I started being a carer for my husband, Roger, when he came out of hospital in March 2012 after 6 months in Stoke Mandeville and Amersham rehab. He’d had a blood clot on his spine which left him paralysed from the waist down. He then had a stroke which left him paralysed on the left side.

I care for him 24 hours a day with 2 carers every morning coming in to hoist him from bed to commode, then shower him and part dress and put him back to bed until 12noon when they come back to hoist him into his wheelchair for 3 hours, then back again to undress and put him back to bed. I feed him all meals as he very soon gives up only having the use of the right hand and whilst in hospital lost two and a half stone – he is now 10 stone. He has physio privately twice per week as he is not entitled to NHS physio. I participate in this hour session so that five days a week I can give him the physio for one hour to help him.

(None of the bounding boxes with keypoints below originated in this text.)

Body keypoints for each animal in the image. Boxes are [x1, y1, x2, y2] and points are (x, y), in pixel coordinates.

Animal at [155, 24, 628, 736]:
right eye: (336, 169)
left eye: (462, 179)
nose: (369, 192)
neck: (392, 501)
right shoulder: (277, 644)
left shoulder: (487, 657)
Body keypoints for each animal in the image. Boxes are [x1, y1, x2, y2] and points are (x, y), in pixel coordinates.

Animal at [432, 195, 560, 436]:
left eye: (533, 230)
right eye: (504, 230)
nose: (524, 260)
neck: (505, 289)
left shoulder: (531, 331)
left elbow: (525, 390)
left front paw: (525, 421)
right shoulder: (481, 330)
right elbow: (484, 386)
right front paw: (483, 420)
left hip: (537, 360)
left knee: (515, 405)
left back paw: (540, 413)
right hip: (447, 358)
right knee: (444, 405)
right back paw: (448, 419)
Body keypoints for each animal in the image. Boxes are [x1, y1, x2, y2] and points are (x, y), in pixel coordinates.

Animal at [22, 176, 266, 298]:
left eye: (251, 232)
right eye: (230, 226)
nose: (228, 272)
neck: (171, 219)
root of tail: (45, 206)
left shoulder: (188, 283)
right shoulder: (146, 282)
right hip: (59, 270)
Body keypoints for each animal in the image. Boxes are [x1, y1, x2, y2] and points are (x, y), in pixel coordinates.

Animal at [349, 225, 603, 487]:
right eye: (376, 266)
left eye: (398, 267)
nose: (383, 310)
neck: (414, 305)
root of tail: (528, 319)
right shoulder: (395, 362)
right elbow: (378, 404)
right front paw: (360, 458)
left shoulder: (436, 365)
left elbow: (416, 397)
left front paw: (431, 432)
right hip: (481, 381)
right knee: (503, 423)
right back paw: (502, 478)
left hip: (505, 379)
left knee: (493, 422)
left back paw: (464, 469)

I am on duty all the time day and night I have to administer 10 tablets with his breakfast, four lunchtime after lunch, two at tea time and four before he goes to sleep. In the night he wakes up after a couple of hours for morphine which I give him orally.

He may wake again if he needs a drink or just cannot sleep. He is on a flip flow so every time in the day he needs to spend a penny I have to open the flip flow and hold the bottle.

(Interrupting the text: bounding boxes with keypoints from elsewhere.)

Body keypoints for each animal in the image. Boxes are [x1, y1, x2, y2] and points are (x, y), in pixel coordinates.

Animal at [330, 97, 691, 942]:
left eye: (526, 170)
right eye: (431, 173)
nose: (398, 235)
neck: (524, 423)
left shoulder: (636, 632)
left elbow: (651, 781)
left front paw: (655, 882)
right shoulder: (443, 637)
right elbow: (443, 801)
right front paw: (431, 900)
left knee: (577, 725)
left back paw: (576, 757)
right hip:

I get out for two and a half hours once a week allocated by Social Services to get the shopping for the week. I go on the bus because I find if I have to wait 10 minutes or more for parking this reduces my time for shopping, I only just manage to do half the week’s shopping in that time, my son comes from Battle every Saturday to allow me to get out to finish the shopping etc.

I feel I have no life at all now my entire life is taken up with nursing Roger. I have all his drugs delivered by the
chemist as I cannot get out to get them. He has had six trips back to hospital since March. On each visit I stay with him in the hospital sleeping by his side on a chair. If I’m lucky I may be given a blanket but not often. I cannot leave him because he gets extremely distressed thinking he is going to stay in hospital for months again and also the nurses do not have the time or inclination to feed him so I do this.

I am tired all the time and feel totally abandoned to get on with looking after Roger. The only other option is for him to go into a nursing home which I would never, ever agree to as I know he would not survive very long. I used to be a very sociable person but find now I see so little of people that when I do I find it hard to concentrate on a conversation. I feel that my life as such is over and all I do every day is get up at 6am after, perhaps (if lucky) three hours sleep and spend the entire day looking after Roger. But I love him so much as we have been married since March, when we had the ceremony in the bungalow but have been partners for 4 years. I married him to secure his peace of mind that I would not leave him or put him into a home.